Published on February 12, 2004

Photo by Joeff Davis So President Bush went mano a mano with Tim Russert on Meet the Press and put to rest the claim that he went AWOL from the Texas Air National Guard. He was serving in the state of Alabama while working on a congressional campaign of one his father's buddies in 1972. Bush said he left the Guard eight months early because he was accepted into Harvard Business School's MBA program and "worked it out with the military."

The AWOL claim had been resurrected when filmmaker-author Michael Moore called Bush a deserter. Then Democratic National Committee chairman Terry McAuliffe started talking up a debate by suggesting that when war hero John Kerry stands next to George Bush, he is next "to a man who was AWOL in the Alabama National Guard." Bush issued a "bring 'em on" challenge, urging reporters to take a hard look at his service record. The records the White House hastily released Monday are still full of holes.

Rather than only asking how a young George W. got out of the National Guard, we ought to ask how he got in when 350 American men were dying each week in Vietnam and 100,000 were on National Guard waiting lists across the country. For years the talk in Austin political circles had Bush using his father's stroke as a Republican congressman from Houston to secure one of two or three rare open billets in an Air National Guard Unit — after scoring in the 25th percentile on the standard test given to flight-program candidates. There was also the story of a political contribution conveyed to the Democratic speaker of the Texas House to secure a slot for Bush. When Bush moved into the Governor's Mansion, the stories dried up — as did two of the sources who circulated them in Austin bars frequented by the state's political cognoscenti.

But there's something about the risk of perjury in federal court that focuses the mind on the truth. In 1999, the former Democratic speaker of the House who secured Bush's spot in the Texas Air National Guard was a witness in a lawsuit involving two seemingly unrelated subjects: the Texas lottery and George W. Bush's military service. The story the former Texas politician told doesn't square with what Bush père et fils told reporters at the same time. But neither of the Bushes told his version of the story under oath after a hard-ass federal judge (who recently jailed a former Democratic attorney general for lying in his courtroom) ordered a deposition.

Ben Barnes did.

Barnes was a Texas power politician from the other side of the state and the other side of the tracks from the River Oaks neighborhood that elected the senior Bush to Congress in the 1960s. He was a door-to-door vacuum cleaner salesman from Brownwood (a.k.a. Deadwood), Texas, elected to the Statehouse when he was 22. Three years later, he was elected speaker. By the time he was 30, he won his first statewide election and was the youngest lieutenant governor in the history of the state. Lyndon Johnson compared him to Thomas Jefferson and predicted he would be the next Texan elected president. The Texas Monthlycalled him the Golden Boy of Texas politics. He was a young man at the top of his game. Then a bank-stock scandal in the early-'70s got in the way of his next career move, and he came in third in the 1972 Democratic primary election for governor. (Republicans at the time were irrelevant.) He was never charged in the stock-fraud case that sent his successor in the Speaker's Office to prison. But the throw-the-bastards-out election of 1972 ended Ben Barnes' career. Or so it seemed.

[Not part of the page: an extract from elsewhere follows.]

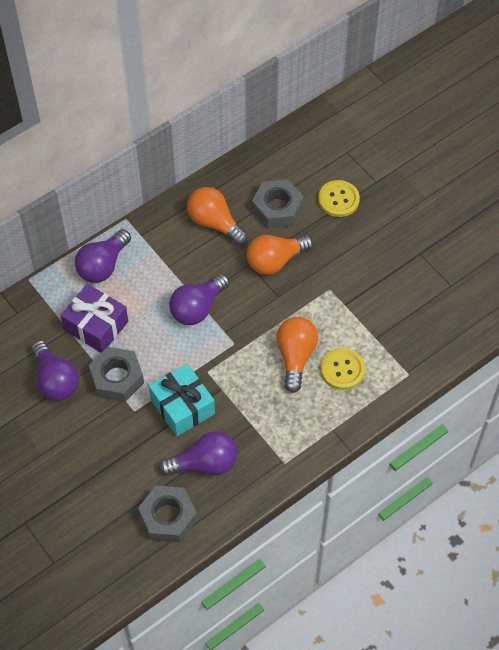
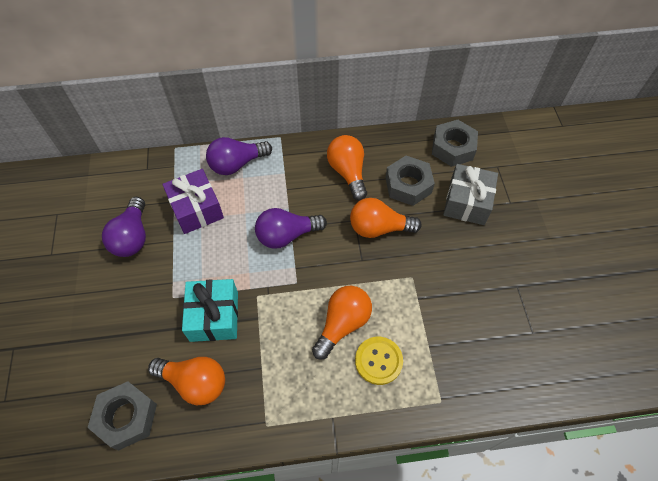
camera: 30 degrees right, 0 degrees up
(117, 378) = (180, 261): grey nut -> grey nut (453, 148)
(204, 463) = (195, 382): purple light bulb -> orange light bulb
(338, 199) = (467, 202): yellow button -> grey gift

By 1998, Barnes was on top again, as a millionaire lobbyist working for GTech, the company operating public lotteries in 37 states. But lottery revenues were plummeting, and lottery- commission chair Harriet Miers (who was also Bush's personal lawyer and once was paid $19,000 to look into the National Guard story for a gubernatorial campaign) re-bid GTech's contract. GTech sued, threatened to shut down the Texas lottery for a year, and hired a new lobbyist — after providing Barnes a $23 million severance package. Miers fired one lottery director who sued and settled. Then the second lottery director fired by Miers filed suit. He claimed he was taking the fall for GTech, which, he alleged, kept its contract and bought out Barnes because he had the story on Bush.